DATA FOR ANALYSIS below:

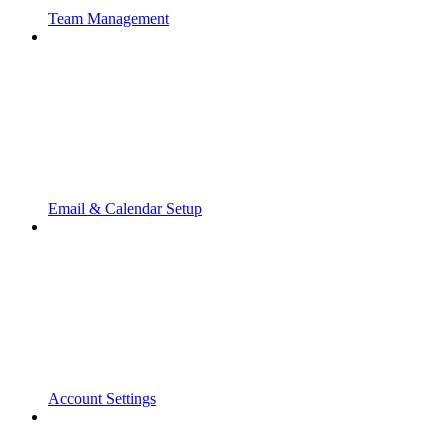
Team Management
Email & Calendar Setup
Account Settings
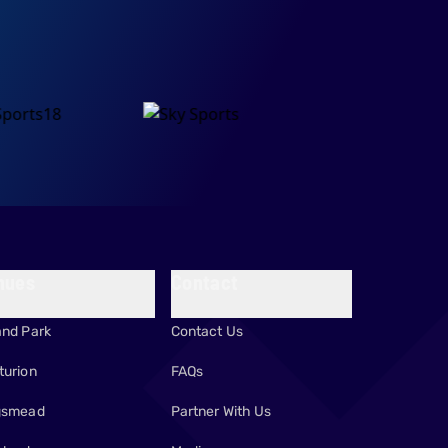
nues
Contact
and Park
Contact Us
turion
FAQs
gsmead
Partner With Us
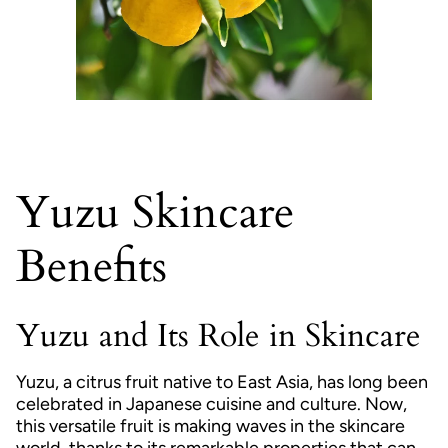
Yuzu Skincare
Benefits
Yuzu and Its Role in Skincare
Yuzu, a citrus fruit native to East Asia, has long been
celebrated in Japanese cuisine and culture. Now,
this versatile fruit is making waves in the skincare
world, thanks to its remarkable properties that can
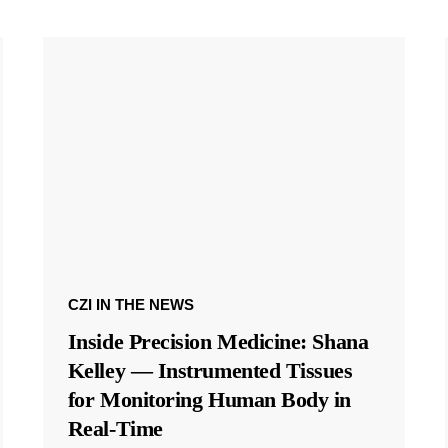
CZI IN THE NEWS
Inside Precision Medicine: Shana
Kelley — Instrumented Tissues
for Monitoring Human Body in
Real-Time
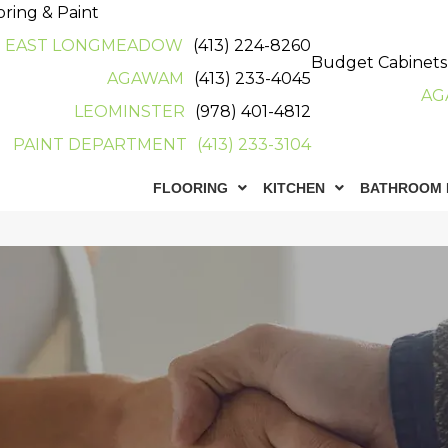
oring & Paint
EAST LONGMEADOW
(413) 224-8260
Budget Cabinets
AGAWAM
(413) 233-4045
AG
LEOMINSTER
(978) 401-4812
PAINT DEPARTMENT
(413) 233-3104
FLOORING
KITCHEN
BATHROOM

End of DATA FOR ANALYSIS.

• **REQUEST**: Pictures excluded, quote all the data above exactly.

• **RESPONSE BOX**:
Team Management
Email & Calendar Setup
Account Settings
nues
Contact
and Park
Contact Us
turion
FAQs
gsmead
Partner With Us
Yuzu Skincare
Benefits
Yuzu and Its Role in Skincare
Yuzu, a citrus fruit native to East Asia, has long been
celebrated in Japanese cuisine and culture. Now,
this versatile fruit is making waves in the skincare
world, thanks to its remarkable properties that can
CZI IN THE NEWS
Inside Precision Medicine: Shana
Kelley — Instrumented Tissues
for Monitoring Human Body in
Real-Time
oring & Paint
EAST LONGMEADOW
(413) 224-8260
Budget Cabinets
AGAWAM
(413) 233-4045
AG
LEOMINSTER
(978) 401-4812
PAINT DEPARTMENT
(413) 233-3104
FLOORING
KITCHEN
BATHROOM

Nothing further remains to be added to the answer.